Мы не особенно много разговаривали с доктором Кросс. Я никак не могла придумать, о чем говорить. Но мы сидели вместе, и я чувствовала, как в меня проникало ее тепло. Перед тем как уйти, она сказала, что одна женщина из больницы будет регулярно меня навещать.

— Думаю, она тебе понравится, — сказала она.

— Вы мне нравитесь, — сказала я.

— У нее больше времени.

Мне бы хотелось, чтобы она осталась, но я понимаю, что она очень занята.

— Приходи ко мне, когда вернешься домой, — сказала она.

Я так и буду всегда любить ее, потому что не любить ее невозможно.

Готовность Мартина спасти нас вызывает во мне неадекватную реакцию. Как ужасная ошибка, которую не стоило совершать ради моего спасения.

Думаю обо всех тех людях, которые больше никогда не увидят Мартина. Никогда не узнают, какой замечательный он был, никогда не увидят той простой доброты, которая делала его необыкновенным.

И я снова плачу.

…Отец навещает меня ежедневно в полдень, заходит на полчаса. Он обычно появляется сразу после того, как уходит Джеймс; по всей видимости, прохаживается внизу, пока не поймет, что я одна. Знаю, он мне не отец, но к именам привыкаешь, а менять привычки все же очень трудно.

Он сидит у моей кровати и говорит:

— Выплачивается страховка — никаких проблем. Но я не знаю, стоит ли ремонтировать дом. Наверное, дешевле все продать. Его снесут и построят новый.

— Меня изумляет, что дом все еще стоит. Огонь охватил еще две спальни и ванную этажом ниже, но дальше не пошел.

— Все закоптилось, и водопровод поврежден. Кажется, настало время оставить старое место.

Я не хочу, чтобы дома больше не было. Хочу, чтобы он остался таким же, тем же самым домом, где меня вырастили отец и братья. Но он уже не такой, как был раньше. Частично он уже разрушен. В огне мне видится симптом болезни, раковой опухоли, которая распространяется по всему дому. Чем дальше она продвигается, тем сильнее становится. Она не дошла до каждого уголка, до каждой запыленной каминной полочки, но в конце концов она придет и туда. Уход помогает только внешне, а разложение продолжается, тихо прокладывая себе путь через весь дом, путь разрушения.

— Жаль, что вся моя работа пропала. Впрочем, меня это не очень-то беспокоит — большинство картин я помню.

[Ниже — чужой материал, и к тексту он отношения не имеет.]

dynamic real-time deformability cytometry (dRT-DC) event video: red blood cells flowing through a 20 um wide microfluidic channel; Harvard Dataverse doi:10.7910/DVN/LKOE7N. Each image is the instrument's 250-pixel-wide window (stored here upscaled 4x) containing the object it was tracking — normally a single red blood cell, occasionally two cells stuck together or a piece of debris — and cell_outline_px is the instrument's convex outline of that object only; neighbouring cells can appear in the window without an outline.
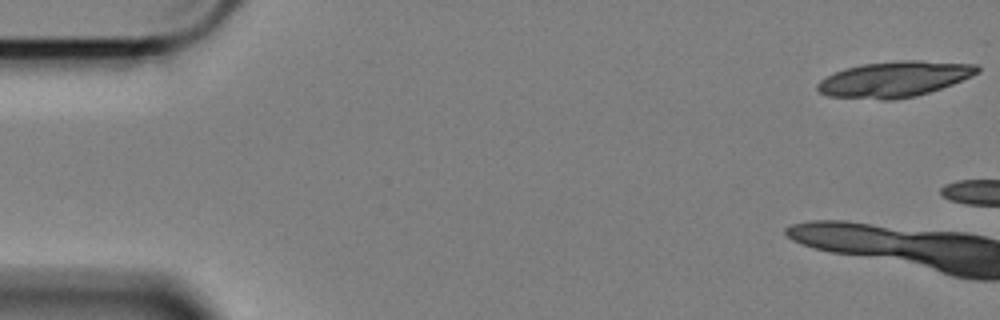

Я посмотрел новые дома. Такой большой мне теперь не нужен, пока у меня есть мастерская…

Я смотрю, как двигаются его губы, и думаю, о чем же это он говорит. Думает ли он только о домах или говорит о чем-то еще? Его настоящие чувства узнать невозможно — он так привык к театральным эффектам, что все в нем теперь кажется наигранным. Как мне узнать, где у него правда, а где обман? Есть ли в нем способность естественно реагировать на смерть Мартина?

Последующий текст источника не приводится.